Liability Also Runs Downhill
three years ago I began a column on transportation contracts by stating how puzzled I was that so few carriers had contracts with customers while many others ﬂat-out refused to see the value in them.
My, how things have changed. Today, three-pronged contracts between customers, carriers, and third parties are all the rage. At a recent seminar for the Ontario Trucking Association Summit Council, Matthew Yeshin, managing director of Marsh Canada, said there are “too many contracts and not enough time to review them.”
Yet the lack of savvy when it comes to contracts is still a big problem.

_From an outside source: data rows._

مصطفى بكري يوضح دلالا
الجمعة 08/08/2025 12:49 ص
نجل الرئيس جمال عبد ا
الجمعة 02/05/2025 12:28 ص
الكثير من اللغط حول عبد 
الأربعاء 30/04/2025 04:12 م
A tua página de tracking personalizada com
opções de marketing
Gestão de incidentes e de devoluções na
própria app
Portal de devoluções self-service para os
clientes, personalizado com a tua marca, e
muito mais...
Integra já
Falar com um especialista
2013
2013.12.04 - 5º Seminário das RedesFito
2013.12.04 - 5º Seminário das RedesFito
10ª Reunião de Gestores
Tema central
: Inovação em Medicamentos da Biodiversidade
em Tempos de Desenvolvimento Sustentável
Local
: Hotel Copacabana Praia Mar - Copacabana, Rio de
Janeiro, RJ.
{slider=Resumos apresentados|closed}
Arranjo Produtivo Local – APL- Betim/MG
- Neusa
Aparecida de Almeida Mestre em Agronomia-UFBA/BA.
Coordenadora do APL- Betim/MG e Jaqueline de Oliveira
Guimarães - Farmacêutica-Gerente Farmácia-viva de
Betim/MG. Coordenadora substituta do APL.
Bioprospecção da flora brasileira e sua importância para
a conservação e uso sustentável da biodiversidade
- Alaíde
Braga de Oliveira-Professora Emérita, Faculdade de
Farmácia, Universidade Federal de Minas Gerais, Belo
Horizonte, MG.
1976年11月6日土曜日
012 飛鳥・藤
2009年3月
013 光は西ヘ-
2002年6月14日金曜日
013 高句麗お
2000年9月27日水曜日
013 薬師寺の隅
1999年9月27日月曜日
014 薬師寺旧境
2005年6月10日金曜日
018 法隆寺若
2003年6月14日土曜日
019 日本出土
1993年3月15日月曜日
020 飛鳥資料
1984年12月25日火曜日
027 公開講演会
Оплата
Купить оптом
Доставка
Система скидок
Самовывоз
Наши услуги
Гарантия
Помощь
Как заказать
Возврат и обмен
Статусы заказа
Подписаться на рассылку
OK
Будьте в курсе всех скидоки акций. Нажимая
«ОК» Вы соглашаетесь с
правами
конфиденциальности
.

Consider what happened in 2015 to Southern Refrigerated Transport. The fleet lost a $6 million judgment over a load of stolen pharmaceuticals being hauled for a freight broker. Their freight contract established liability at replacement value, trumping the Carmack Amendment.

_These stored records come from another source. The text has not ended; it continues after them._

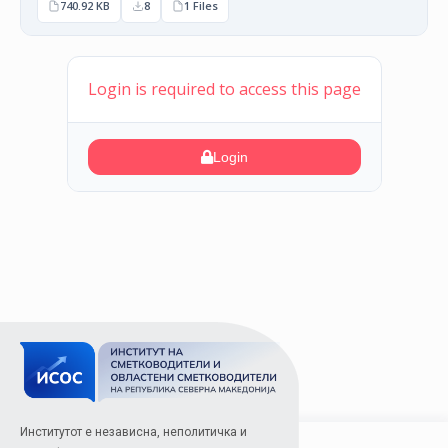
740.92 KB
8
1 Files
Login is required to access this page
Login
Институтот е независна, неполитичка и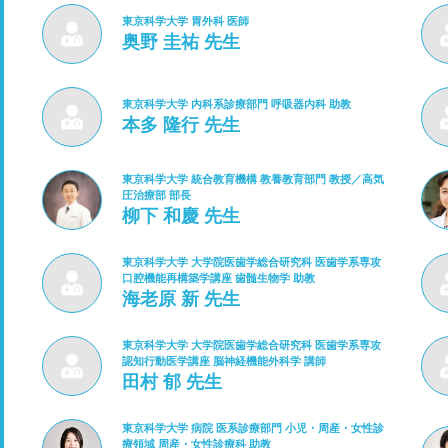
東京科学大学 胃外科 医師
奥野 圭祐 先生
東京科学大学 内科系診療部門 呼吸器内科 助教
本多 隆行 先生
東京科学大学 統合教育機構 教養教育部門 教授／高気
圧治療部 部長
柳下 和慶 先生
東京科学大学 大学院医歯学総合研究科 医歯学系専攻
口腔機能再構築学講座 歯髄生物学 助教
海老原 新 先生
東京科学大学 大学院医歯学総合研究科 医歯学系専攻
認知行動医学講座 脳神経機能外科学 講師
田村 郁 先生
東京科学大学 病院 医系診療部門 小児・周産・女性診
療領域 周産・女性診療科 助教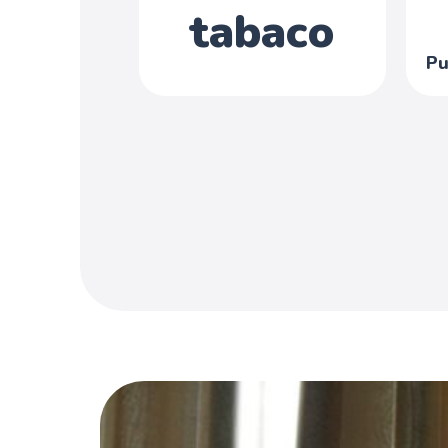
tabaco
Pu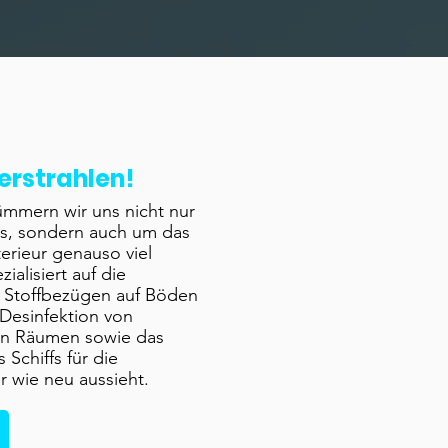
erstrahlen!
ümmern wir uns nicht nur
es, sondern auch um das
terieur genauso viel
ialisiert auf die
n Stoffbezügen auf Böden
Desinfektion von
n Räumen sowie das
 Schiffs für die
r wie neu aussieht.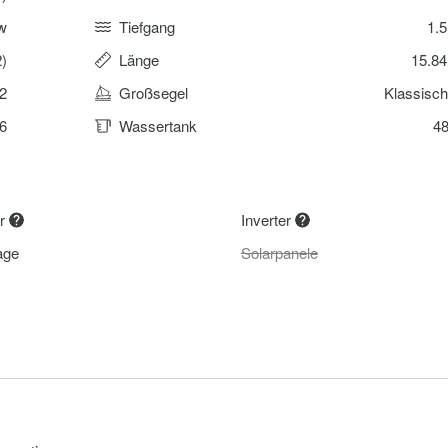
w
Tiefgang
1.
)
Länge
15.8
2
Großsegel
Klassisc
6
Wassertank
48
or
Inverter
age
Solarpanele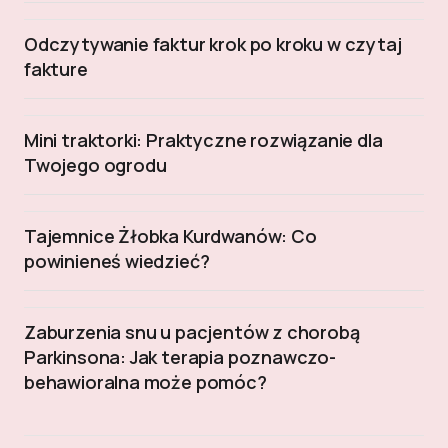
Odczytywanie faktur krok po kroku w czytaj
fakture
Mini traktorki: Praktyczne rozwiązanie dla
Twojego ogrodu
Tajemnice Żłobka Kurdwanów: Co
powinieneś wiedzieć?
Zaburzenia snu u pacjentów z chorobą
Parkinsona: Jak terapia poznawczo-
behawioralna może pomóc?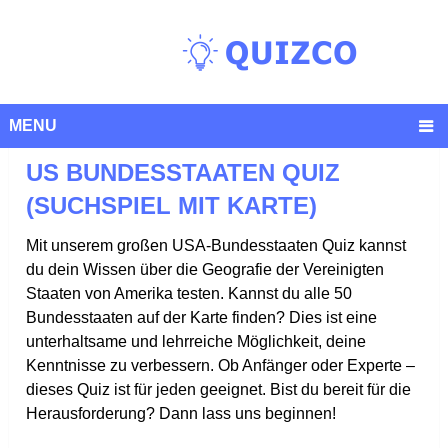
MENU
US BUNDESSTAATEN QUIZ
(SUCHSPIEL MIT KARTE)
Mit unserem großen USA-Bundesstaaten Quiz kannst
du dein Wissen über die Geografie der Vereinigten
Staaten von Amerika testen. Kannst du alle 50
Bundesstaaten auf der Karte finden? Dies ist eine
unterhaltsame und lehrreiche Möglichkeit, deine
Kenntnisse zu verbessern. Ob Anfänger oder Experte –
dieses Quiz ist für jeden geeignet. Bist du bereit für die
Herausforderung? Dann lass uns beginnen!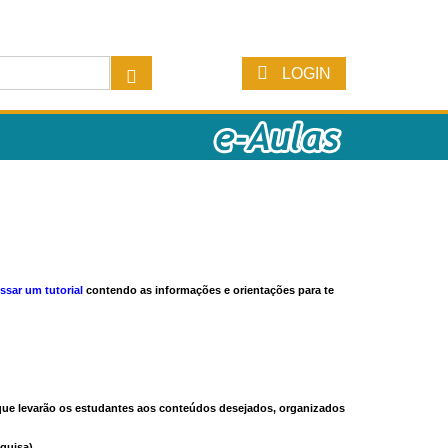
LOGIN
ssar um tutorial
contendo as informações e orientações para te
s que levarão os estudantes aos conteúdos desejados, organizados
quisa).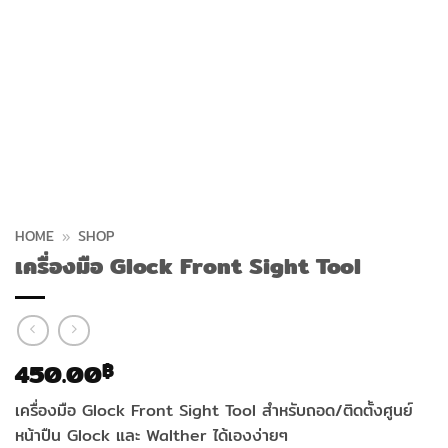
HOME
»
SHOP
เครื่องมือ Glock Front Sight Tool
450.00
฿
เครื่องมือ Glock Front Sight Tool สำหรับถอด/ติดตั้งศูนย์
หน้าปืน Glock และ Walther ได้เองง่ายๆ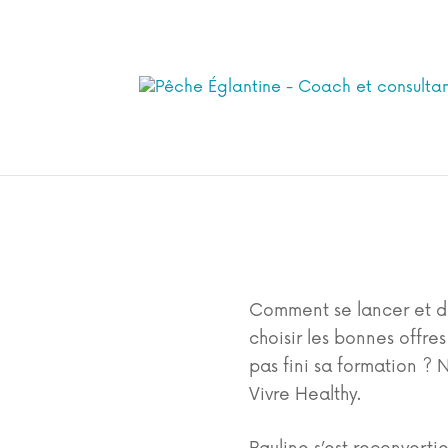
Arrêter d’
Comment se lancer et d
choisir les bonnes offre
pas fini sa formation ? 
Vivre Healthy.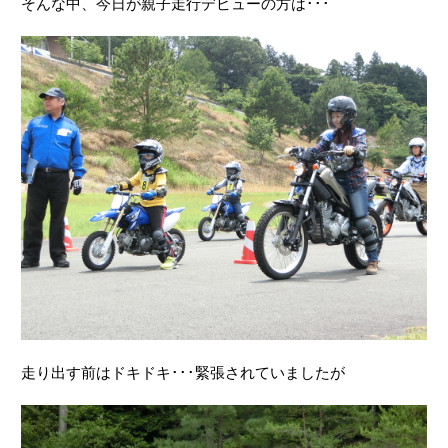
そんな中、今日が親子走行デビューの方は･･･
走り出す前はドキドキ･･･緊張されていましたが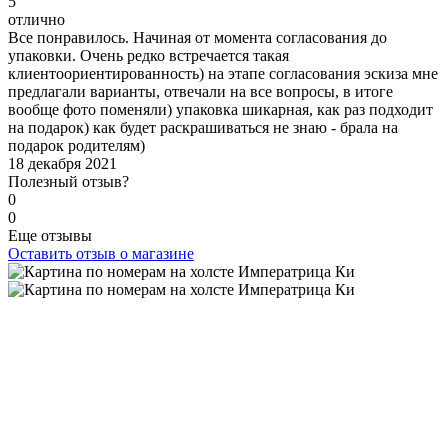
5
отлично
Все понравилось. Начиная от момента согласования до
упаковки. Очень редко встречается такая
клиентоориентированность) на этапе согласования эскиза мне
предлагали варианты, отвечали на все вопросы, в итоге
вообще фото поменяли) упаковка шикарная, как раз подходит
на подарок) как будет раскрашиваться не знаю - брала на
подарок родителям)
18 декабря 2021
Полезный отзыв?
0
0
Еще отзывы
Оставить отзыв о магазине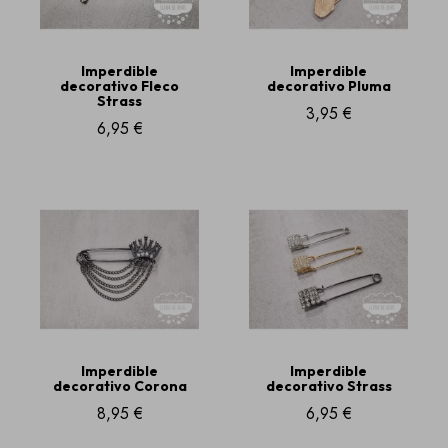
Imperdible
Imperdible
decorativo Fleco
decorativo Pluma
Strass
3,95 €
6,95 €
Imperdible
Imperdible
decorativo Corona
decorativo Strass
8,95 €
6,95 €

Imagine having to write a cheque that size and what it would do to your business. The word “bankruptcy” comes to mind.
During the Summit Council discussion, I was struck by the enormous amount of risk that carriers unwittingly take on by signing contracts they don’t read or don’t understand.

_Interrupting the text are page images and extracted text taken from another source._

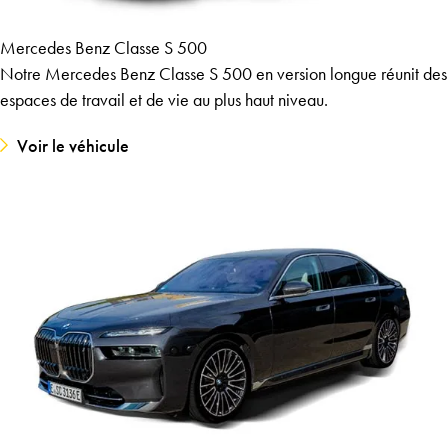
Mercedes Benz Classe S 500
Notre Mercedes Benz Classe S 500 en version longue réunit des
espaces de travail et de vie au plus haut niveau.
Voir le véhicule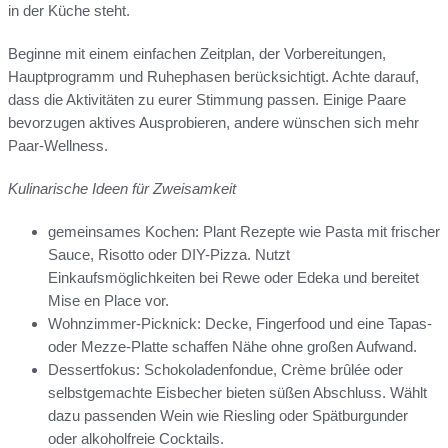
in der Küche steht.
Beginne mit einem einfachen Zeitplan, der Vorbereitungen,
Hauptprogramm und Ruhephasen berücksichtigt. Achte darauf,
dass die Aktivitäten zu eurer Stimmung passen. Einige Paare
bevorzugen aktives Ausprobieren, andere wünschen sich mehr
Paar-Wellness.
Kulinarische Ideen für Zweisamkeit
gemeinsames Kochen: Plant Rezepte wie Pasta mit frischer
Sauce, Risotto oder DIY-Pizza. Nutzt
Einkaufsmöglichkeiten bei Rewe oder Edeka und bereitet
Mise en Place vor.
Wohnzimmer-Picknick: Decke, Fingerfood und eine Tapas-
oder Mezze-Platte schaffen Nähe ohne großen Aufwand.
Dessertfokus: Schokoladenfondue, Crème brûlée oder
selbstgemachte Eisbecher bieten süßen Abschluss. Wählt
dazu passenden Wein wie Riesling oder Spätburgunder
oder alkoholfreie Cocktails.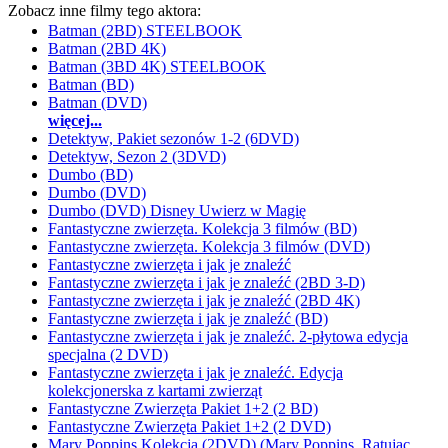
Zobacz inne filmy tego aktora:
Batman (2BD) STEELBOOK
Batman (2BD 4K)
Batman (3BD 4K) STEELBOOK
Batman (BD)
Batman (DVD)
więcej...
Detektyw, Pakiet sezonów 1-2 (6DVD)
Detektyw, Sezon 2 (3DVD)
Dumbo (BD)
Dumbo (DVD)
Dumbo (DVD) Disney Uwierz w Magię
Fantastyczne zwierzęta. Kolekcja 3 filmów (BD)
Fantastyczne zwierzęta. Kolekcja 3 filmów (DVD)
Fantastyczne zwierzęta i jak je znaleźć
Fantastyczne zwierzęta i jak je znaleźć (2BD 3-D)
Fantastyczne zwierzęta i jak je znaleźć (2BD 4K)
Fantastyczne zwierzęta i jak je znaleźć (BD)
Fantastyczne zwierzęta i jak je znaleźć. 2-płytowa edycja
specjalna (2 DVD)
Fantastyczne zwierzęta i jak je znaleźć. Edycja
kolekcjonerska z kartami zwierząt
Fantastyczne Zwierzęta Pakiet 1+2 (2 BD)
Fantastyczne Zwierzęta Pakiet 1+2 (2 DVD)
Mary Poppins Kolekcja (2DVD) (Mary Poppins, Ratując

If I ran a trucking company, here’s what I’d be doing sooner rather than later to eliminate any risk.
Determine Current Risk
When I sold MSM Transportation in November 2012, we did not have one formal contract with a customer. We figured a handshake and a bill of lading liability were all we needed to protect the business.
In today’s litigious climate, your first order of business should be to find every customer contract you have and determine the implications if the dung ever hit the fan.
Involve the Pros: Part A
Next, call a lawyer who can help you decipher exactly what you signed when you agreed to haul that weekly rounder from Dallas.
The local yokel in the strip mall who handled your third divorce won’t cut it. Consider the potential foe: In most cases you’re signing contracts with large shippers and freight brokers. They have legal teams whose sole pur-pose is to pass cargo loss and contingent lability to some-one else.
Don’t go into battle with a squirt gun. Get yourself a veteran transportation lawyer.
Involve the Pros: Part B
Your next call should be to your insurance broker and underwriter. They can help you come up with a plan to handle poorly written and badly managed contracts, including agreements signed by the wrong person with little or no time to review or amend them. I’m thinking of dispatchers who’ll sign anything just to get two extra skids on the back of the truck.
If you think your situation is a mess, I guarantee that your insurance broker has seen worse. Don’t let pride stand in your way. Get help from a seasoned pro.
The best Defence
It’s a mistake to sit back and react to the “transactional” contracts that are becoming commonplace. At the Summit Council presentation, every panelist agreed that this trend will get worse before it gets better. If large customers insist on contracts for transactional business, insist they use yours. Between your legal and insurance partners you should be able to come up with a simple contract that covers your behind.
And if they don’t like your contract…
Just Say No
A contract that puts your company at risk is not worth that customer’s freight. Who cares how good the rates are? Who cares how quickly they pay?
We need to recognize when the liability is too high and have the courage to walk away. Better yet, we need to cover our butts with a well-written contract. It’s a business skill we all should master.
Speaking of mastery, a big shoutout to the panelists who participated in the Summit Council: Mark Bylsma from Spring Creek Carriers; David Carruth from One for Freight; Marcia Robitaille from Trafﬁc Tech; Luca Torresan from Effective Logistics Solutions; and Yeshin from Marsh Canada. Your insight made for an educational, engaging, and entertaining discussion.